Ayşe Yeniden Tatile Çıksın

Mustafa KAYA, 18 Temmuz 2018

Ayşe Yeniden Tatile Çıksın

18 Temmuz 2018 Çarşamba

Önümüzdeki Cuma günü 20 Temmuz 1974 Kıbrıs Barış Harekâtı´nın 44. Yıldönümü. Bilindiği gibi Yunan Cuntası 15 Temmuz 1974´te Makarios´a karşı bir darbe yapmış, Adanın Yunanistan´a bağlanması anlamına gelen ?Enosis´i bir an önce gerçekleştirmeyi hedeflemişti. Aslında Makarios da hızlı bir Enosis taraftarıydı ama cuntadan yöntem açısından ayrılıyorlardı. Cunta bu yöntem farklılığını ortadan kaldırmak için darbe yapma yoluna gitti. Rum tarafının Türklere uyguladığı zulümlerin yanında bardağı taşıran bu gelişmeyle birlikte Türkiye ani bir kararla her türlü riski göze alarak garantörlükten doğan hakkını kullandı. Adaya müdahale etti. Bu harekâtla birlikte aslında sorun bizim açımızdan son bulmuştu. Devamında yaşanan gelişmeler Kıbrıs´ta elde ettiğimiz o başarılı sonuca rağmen kazanımlarımızı koruyamadığımız bir noktaya geldi, dayandı. Özellikle AB´ye aday ülke ilan edildiğimiz 11 Aralık 1999 Helsinki Zirvesi ile başlayan süreçte Batılıların istediği şekilde bir çözüm önümüze ana şart olarak konuldu. Bunun yanında asıl kırılma ise 17 Aralık 2004 tarihinde AB´ye üyelik müzakerelerinin başlaması kararı ile yaşandı. Hükümet AB üyeliği yolunda Kıbrıs´ı sorun olarak görmeye başladı. Kıbrıs bir an önce çözülmeli ve Türkiye´nin AB ilişkilerine zarar vermemeliydi. İşte o günden bugüne Kıbrıs´ta mevzi kaybetmeye devam ediyoruz. Maddi-manevi güvenliğimizin tehdit altında olduğu gerçeğine olması gereken dikkati gösteremiyoruz. Gerek 2004 Annan Planı ile ortaya çıkan manzara gerek ise şimdiki BM Genel Sekreteri Guterres´in adadaki varlığımızı ortadan kaldıracak tekliflerle olaya yaklaşması Türkiye´de maalesef olması gerektiği gibi tartışılmıyor.

 

 Biliyorsunuz, hükümetler göreve başladıklarında ilk ziyaretlerini Azerbaycan ve Kıbrıs´a yapıyorlar. Sembolik de olsa bu ziyaretler elbette önemlidir. Ancak gel gör ki, bu gidişler duygusal açıdan bizlere heyecan verirken, gerçekte oralarda hangi sıkıntıların yaşandığı noktasında bilgi sahibi olmamızın önüne de set oluyor. Şu gerçeği unutmayalım ki, Türkiye için iki hayati yer var; birincisi Kıbrıs, ikincisi ise Hatay´dır. Kıbrıs Akdeniz´deki güvenliğimiz açısından can damarımız, Hatay ise BOP çerçevesinde Ortadoğu´daki haritaların yeniden çizilmesinin önündeki en büyük ve en önemli engeldir.

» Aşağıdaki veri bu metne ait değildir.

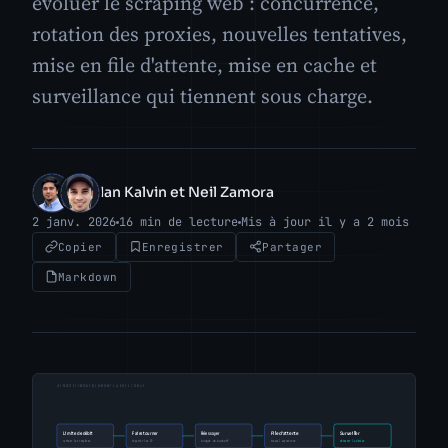
évoluer le scraping web : concurrence,
rotation des proxies, nouvelles tentatives,
mise en file d'attente, mise en cache et
surveillance qui tiennent sous charge.
Ian Kalvin et Neil Zamora
IK
NZ
2 janv. 2026
16 min de lecture
Mis à jour il y a 2 mois
Copier
Enregistrer
Partager
Markdown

Bugün artık Kıbrıs´ta yapılması gereken şey iki devletli çözüm dışında bir seçeneğin olmadığı gerçeğini herkese kabul ettirmektir. Dış politikada Kıbrıs diye bir sorunumuzun olmadığını bütün dünyaya ilan etmektir. Sürekli top çevirerek zaman kazanacağımız gibi bir teze göre hareket etmek en küçük bir hatada bizi bedel ödemek zorunda bıraktırabilir. Artık çok yorulduk. Barış harekâtından bugüne birçok şey denedik. Her birisinde biraz daha geriye düştük. BM, AB veya ABD tarafından çözüm adına hangi teklif gelirse gelsin, şunu bilelim ki hiçbirisi Kıbrıs´ın da, ülkemizin de hayrına olmayacak.

 

20 Temmuz 1974´te adaya çıkış şifremiz ?Ayşe tatile çıksın´ idi. Kıbrıs´ta bugün öylesine bubi tuzaklarıyla karşı karşıyayız ki, ?Ayşe´yi yeniden tatile gönderme´ vaktimiz geldi de geçiyor bile. Bu seferki tatil için çıkartma gemilerine, hava araçlarına, askere de şimdilik ihtiyaç yok.

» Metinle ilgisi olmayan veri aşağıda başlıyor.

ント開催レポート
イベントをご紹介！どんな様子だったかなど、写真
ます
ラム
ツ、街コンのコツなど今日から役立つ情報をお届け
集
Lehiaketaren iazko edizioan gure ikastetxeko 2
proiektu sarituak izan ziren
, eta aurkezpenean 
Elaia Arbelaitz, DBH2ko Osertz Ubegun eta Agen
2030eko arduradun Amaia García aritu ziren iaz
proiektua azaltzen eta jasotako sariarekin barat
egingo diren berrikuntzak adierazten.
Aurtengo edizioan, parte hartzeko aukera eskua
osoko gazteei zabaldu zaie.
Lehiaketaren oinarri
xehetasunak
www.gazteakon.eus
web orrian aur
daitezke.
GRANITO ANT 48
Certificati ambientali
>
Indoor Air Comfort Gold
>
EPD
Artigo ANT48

Bugün için atılması gereken adımların başında kararlı, bilinçli ve ne istediğini bilen bir yol haritasıyla, o gün şehit kanlarıyla bedel ödeyerek çizdiğimiz sınırları korumak ve bundan dönüş olmayacağını dost, düşman herkesin aklına kazımak gelir.